What the task requires
When a line of the listing below has the string "front" in it, copy that line.

*** Data in this exercise Section Begins ***

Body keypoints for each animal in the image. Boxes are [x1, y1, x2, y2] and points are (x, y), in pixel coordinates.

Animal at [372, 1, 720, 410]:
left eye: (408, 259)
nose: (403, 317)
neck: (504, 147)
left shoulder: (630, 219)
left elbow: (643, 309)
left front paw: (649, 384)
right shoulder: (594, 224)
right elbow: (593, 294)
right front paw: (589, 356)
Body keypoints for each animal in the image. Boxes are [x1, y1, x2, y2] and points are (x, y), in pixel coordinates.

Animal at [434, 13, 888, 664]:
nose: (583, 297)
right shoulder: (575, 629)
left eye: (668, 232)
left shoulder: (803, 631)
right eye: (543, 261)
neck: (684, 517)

*** Data in this exercise Section Ends ***
*** Data in this exercise Section Begins ***

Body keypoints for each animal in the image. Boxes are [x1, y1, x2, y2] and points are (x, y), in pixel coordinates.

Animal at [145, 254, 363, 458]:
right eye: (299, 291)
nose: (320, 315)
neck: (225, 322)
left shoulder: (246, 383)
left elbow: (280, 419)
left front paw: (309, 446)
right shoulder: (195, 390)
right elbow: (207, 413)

*** Data in this exercise Section Ends ***
*** Data in this exercise Section Begins ***

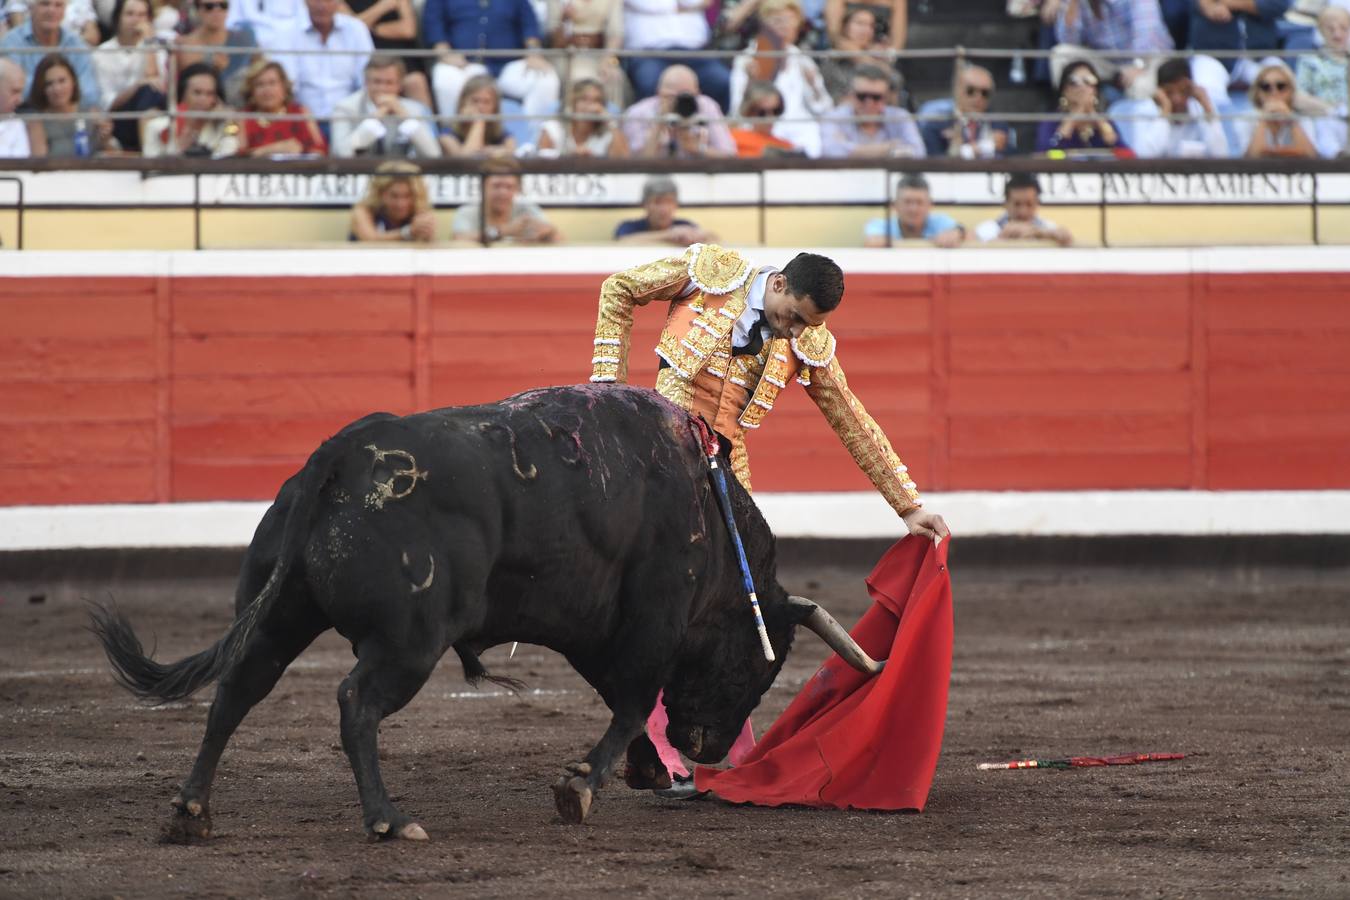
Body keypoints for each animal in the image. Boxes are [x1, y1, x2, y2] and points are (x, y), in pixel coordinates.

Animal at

*** Data in this exercise Section Ends ***

Output of the exercise
left front paw: (649, 384)
right front paw: (589, 356)
left front paw: (309, 446)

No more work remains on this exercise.